In the years after Jesus’ death it became apparent that Israel was not going to repent and believe in the Son whom God had sent to redeem those under the Law (Gal. 4:4). So Jesus’ pessimism was justified.

But what opened up a genuinely new possibility, which even Jesus himself appears not to have considered, was the growing number of Gentiles who came to believe in Israel’s paradoxical messiah—the one crucified in the likeness of sinful flesh who was raised from the dead and given the name which is above every name.

What happens here, in effect, is that the Jewish eschatological vision of concrete political-religious transformation changes horses. The exhausted horse of a Jerusalem-centred transformation finally collapses in AD 70, ridden to death by a reckless, rebellious people.

But the prophetic communities of believers in Jesus switch to a fresh, lively horse just in time, which will carry them through to the establishment of a whole new yahwistic order for the Greek-Roman world.

This is how we get beyond the contradiction in Wright’s method.
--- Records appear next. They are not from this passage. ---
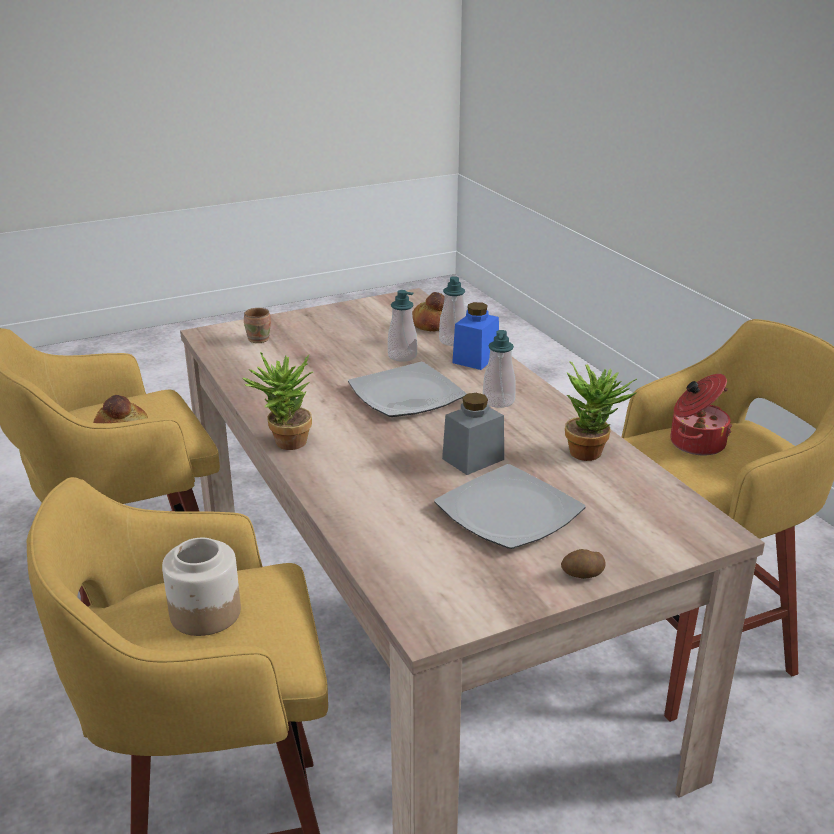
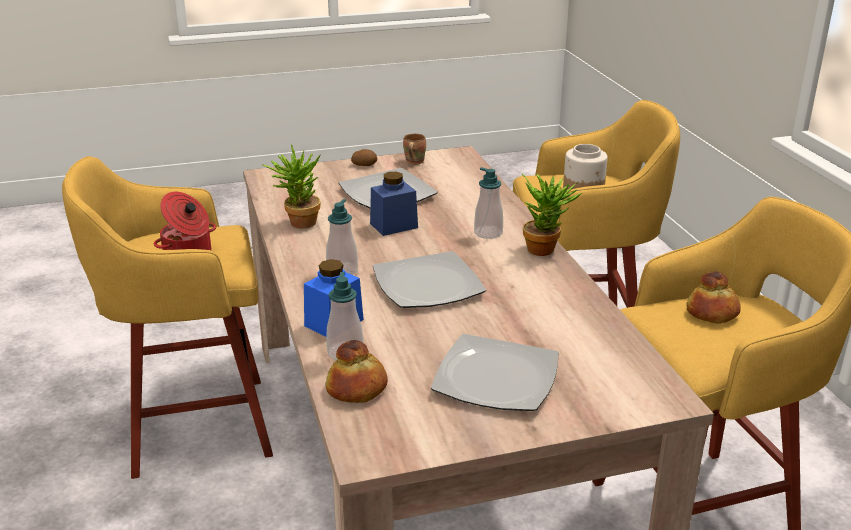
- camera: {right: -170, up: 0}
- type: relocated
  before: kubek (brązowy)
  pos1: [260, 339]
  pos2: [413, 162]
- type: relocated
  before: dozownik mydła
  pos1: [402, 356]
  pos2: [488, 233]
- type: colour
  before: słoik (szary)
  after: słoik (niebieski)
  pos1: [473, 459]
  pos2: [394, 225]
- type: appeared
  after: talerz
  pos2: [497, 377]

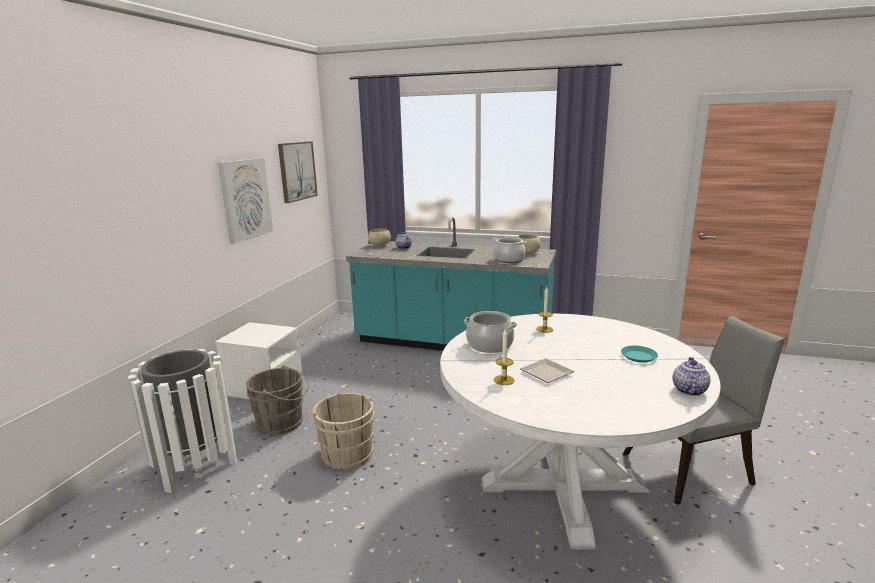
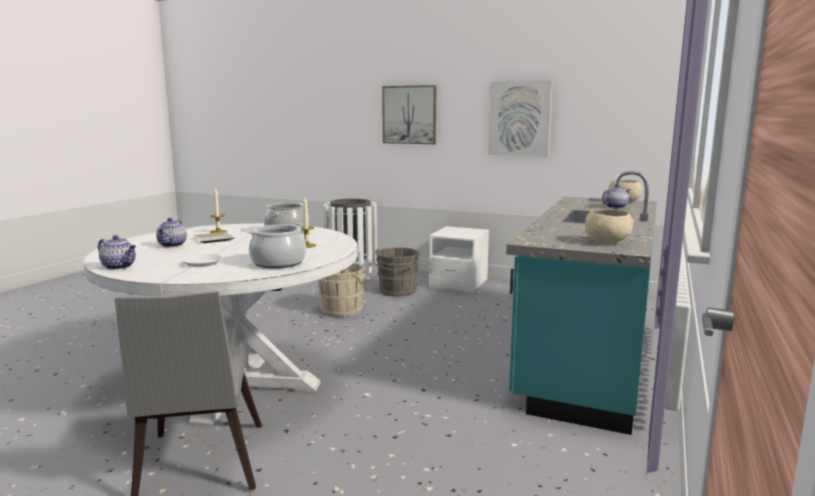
- camera: {right: 95, up: -5}
- type: relocated
  before: obraz
  pos1: [297, 171]
  pos2: [409, 115]
- type: relocated
  before: garnek
  pos1: [509, 260]
  pos2: [278, 263]
- type: colour
  before: talerz (turkusowy)
  after: talerz (biały)
  pos1: [638, 356]
  pos2: [202, 263]
- type: appeared
  after: imbryk
  pos2: [173, 245]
This is how the substance of the prophetic hope is fulfilled.

There is no transcendent, end-of-the-world vision in the Old Testament, only the prospect of the enhanced splendour and prosperity of Jerusalem as an enduring focal point for the nations within reach of it.

This prospect is carried over into the New Testament: a Davidic king, an obedient priestly people ministering to the living God in their midst, among nations which abandon their idols and serve instead the living God. But the kingdom or empire of YHWH, stretching from Jerusalem to Spain (cf. Rom. 15:18-19, 24), will be governed from the new Jerusalem which is above, where a righteous King of kings and Lord of lords sits enthroned at the right hand of God.

That is what happened. If we take the whole story and resist the standard evangelical error (and post-Christian error) of reducing everything to the death and resurrection of Jesus, there is no need to accuse the early church of dissonance-reducing rationalisations. However they came to believe that Jesus had been seated at the right hand of God, it was for the sake of a spectacular future transformation of the ancient world which actually happened.